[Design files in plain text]
Segment Open

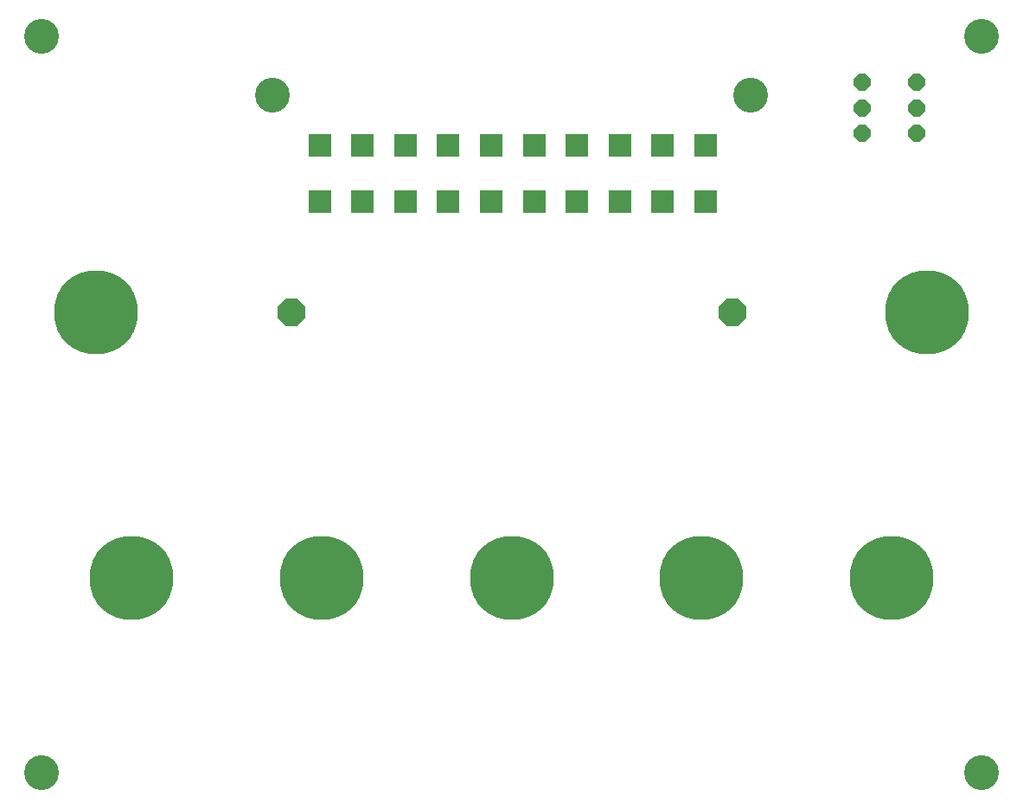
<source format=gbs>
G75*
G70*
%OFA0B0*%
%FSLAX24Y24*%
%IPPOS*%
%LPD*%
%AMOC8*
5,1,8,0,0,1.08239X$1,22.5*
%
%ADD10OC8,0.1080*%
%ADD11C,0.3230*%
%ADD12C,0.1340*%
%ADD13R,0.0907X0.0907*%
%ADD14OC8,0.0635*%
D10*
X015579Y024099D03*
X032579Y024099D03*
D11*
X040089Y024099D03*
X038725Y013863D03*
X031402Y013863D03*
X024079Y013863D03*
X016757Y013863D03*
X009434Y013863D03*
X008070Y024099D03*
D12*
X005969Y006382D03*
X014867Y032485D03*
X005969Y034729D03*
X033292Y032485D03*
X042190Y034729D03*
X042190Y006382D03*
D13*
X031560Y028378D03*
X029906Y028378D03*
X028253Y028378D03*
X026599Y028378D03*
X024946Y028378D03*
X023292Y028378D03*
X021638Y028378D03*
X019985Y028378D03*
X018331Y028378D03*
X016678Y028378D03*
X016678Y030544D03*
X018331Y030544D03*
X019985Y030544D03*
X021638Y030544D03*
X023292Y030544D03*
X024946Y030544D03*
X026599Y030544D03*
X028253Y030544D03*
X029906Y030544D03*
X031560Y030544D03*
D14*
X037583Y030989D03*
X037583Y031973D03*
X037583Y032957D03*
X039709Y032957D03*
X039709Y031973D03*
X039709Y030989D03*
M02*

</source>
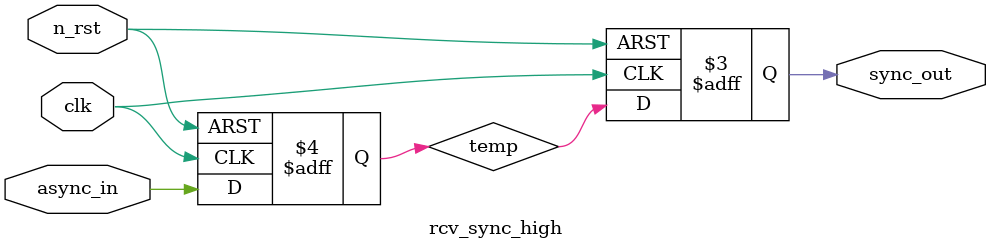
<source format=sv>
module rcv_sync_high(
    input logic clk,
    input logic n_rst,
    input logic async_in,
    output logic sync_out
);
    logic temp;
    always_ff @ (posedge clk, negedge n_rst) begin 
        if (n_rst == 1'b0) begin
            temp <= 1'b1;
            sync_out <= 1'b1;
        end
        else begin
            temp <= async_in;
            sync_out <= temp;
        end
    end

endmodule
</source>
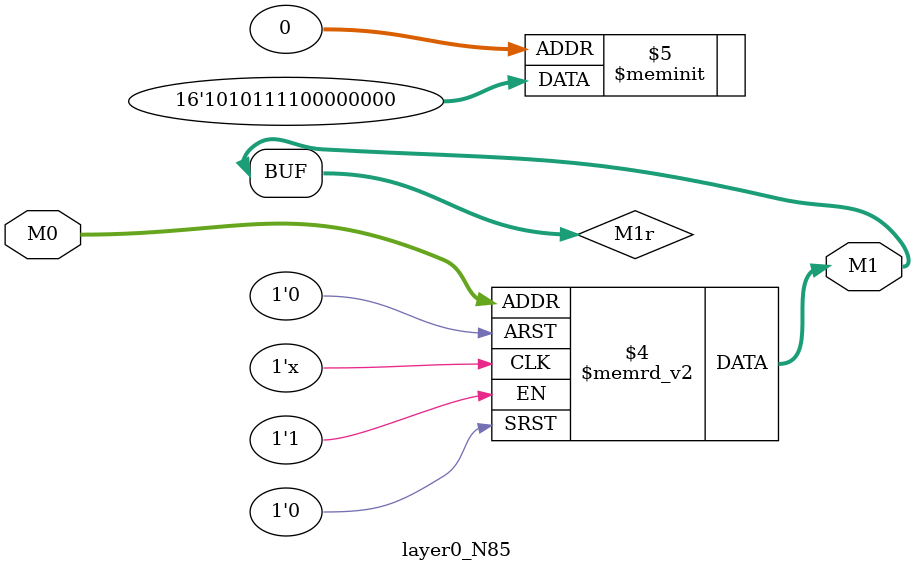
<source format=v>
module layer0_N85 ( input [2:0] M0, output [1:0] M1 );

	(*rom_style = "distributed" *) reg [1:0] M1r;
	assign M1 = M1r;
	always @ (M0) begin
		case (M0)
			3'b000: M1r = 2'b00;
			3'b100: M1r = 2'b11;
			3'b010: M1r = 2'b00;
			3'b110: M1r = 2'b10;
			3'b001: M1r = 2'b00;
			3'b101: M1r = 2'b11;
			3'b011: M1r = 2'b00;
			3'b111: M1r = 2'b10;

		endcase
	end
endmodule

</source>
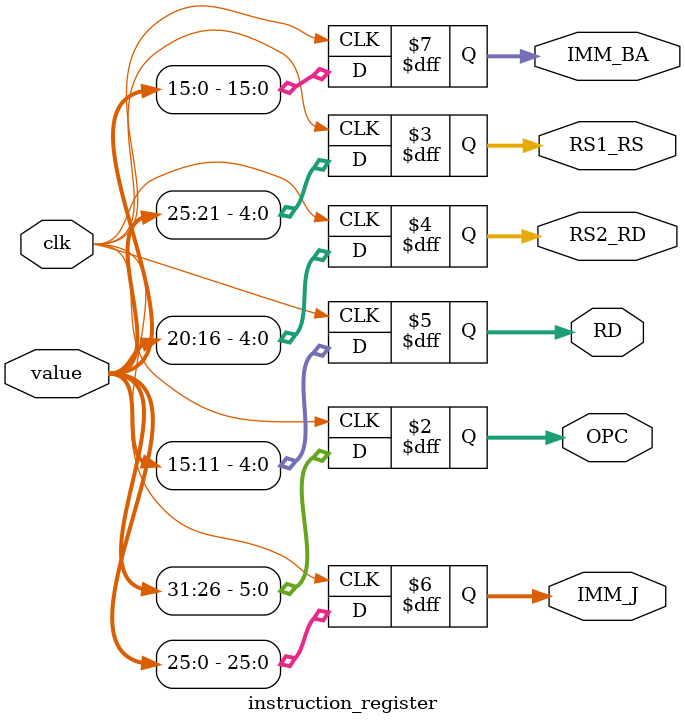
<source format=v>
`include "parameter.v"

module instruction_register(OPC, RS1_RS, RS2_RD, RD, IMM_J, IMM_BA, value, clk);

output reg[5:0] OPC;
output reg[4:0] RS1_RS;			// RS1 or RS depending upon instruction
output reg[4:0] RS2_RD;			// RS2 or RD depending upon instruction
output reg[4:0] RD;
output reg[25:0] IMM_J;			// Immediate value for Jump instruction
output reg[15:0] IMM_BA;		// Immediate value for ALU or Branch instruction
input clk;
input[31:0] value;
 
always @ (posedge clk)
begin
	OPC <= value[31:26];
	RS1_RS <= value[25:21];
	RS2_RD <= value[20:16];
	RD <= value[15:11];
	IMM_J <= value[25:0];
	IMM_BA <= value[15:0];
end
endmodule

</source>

Segment Closed
Segment Open

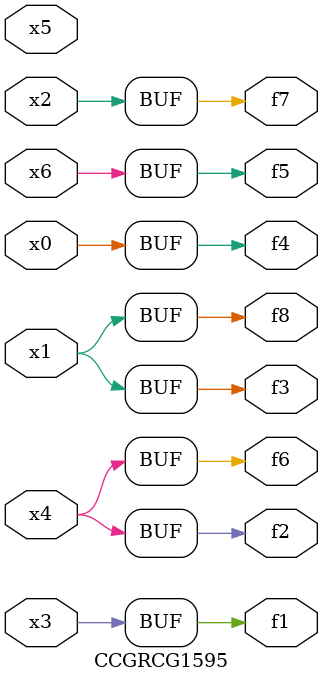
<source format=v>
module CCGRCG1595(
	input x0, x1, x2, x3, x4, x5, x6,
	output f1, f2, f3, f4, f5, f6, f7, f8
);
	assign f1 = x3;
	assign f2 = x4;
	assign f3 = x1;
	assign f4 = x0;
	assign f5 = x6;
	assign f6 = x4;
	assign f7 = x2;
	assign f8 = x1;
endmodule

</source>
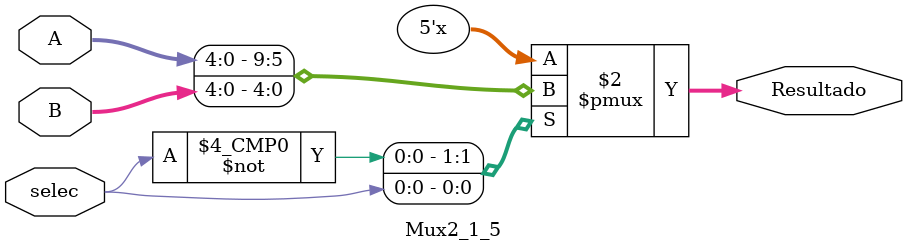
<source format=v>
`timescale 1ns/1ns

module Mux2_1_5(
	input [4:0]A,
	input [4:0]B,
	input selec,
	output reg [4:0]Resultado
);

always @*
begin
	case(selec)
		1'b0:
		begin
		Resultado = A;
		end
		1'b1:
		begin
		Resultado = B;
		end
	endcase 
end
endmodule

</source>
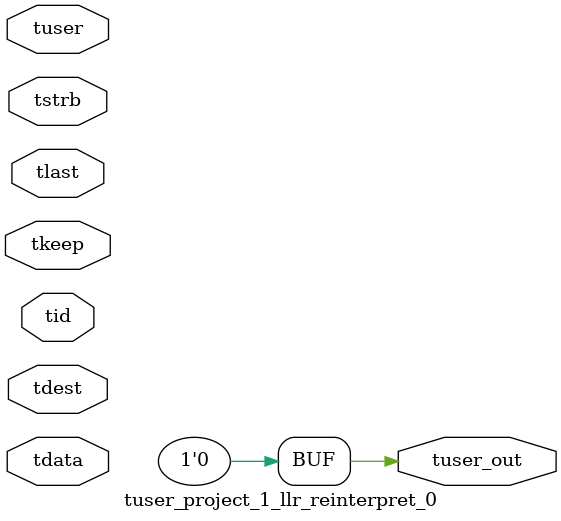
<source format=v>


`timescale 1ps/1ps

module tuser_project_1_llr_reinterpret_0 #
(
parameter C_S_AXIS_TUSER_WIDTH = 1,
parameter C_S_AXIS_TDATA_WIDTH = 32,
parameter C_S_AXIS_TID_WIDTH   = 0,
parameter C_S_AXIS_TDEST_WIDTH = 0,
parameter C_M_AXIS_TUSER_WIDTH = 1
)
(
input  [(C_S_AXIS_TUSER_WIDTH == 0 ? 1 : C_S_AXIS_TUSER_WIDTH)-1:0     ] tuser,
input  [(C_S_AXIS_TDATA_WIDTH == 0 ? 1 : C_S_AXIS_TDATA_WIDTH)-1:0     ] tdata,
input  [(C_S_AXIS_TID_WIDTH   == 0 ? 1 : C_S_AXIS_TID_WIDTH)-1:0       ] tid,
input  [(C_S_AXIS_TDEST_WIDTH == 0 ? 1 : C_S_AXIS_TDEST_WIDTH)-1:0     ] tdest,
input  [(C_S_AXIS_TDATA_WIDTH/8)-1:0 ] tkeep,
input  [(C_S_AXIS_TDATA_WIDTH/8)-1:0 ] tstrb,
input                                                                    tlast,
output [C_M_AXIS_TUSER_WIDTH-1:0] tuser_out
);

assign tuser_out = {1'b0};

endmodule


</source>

Segment Closed

Instructions for the task:
Across the records above, return every line that contains the word "parameter".

Exercise answer:
`include "parameter.v"
parameter C_S_AXIS_TUSER_WIDTH = 1,
parameter C_S_AXIS_TDATA_WIDTH = 32,
parameter C_S_AXIS_TID_WIDTH   = 0,
parameter C_S_AXIS_TDEST_WIDTH = 0,
parameter C_M_AXIS_TUSER_WIDTH = 1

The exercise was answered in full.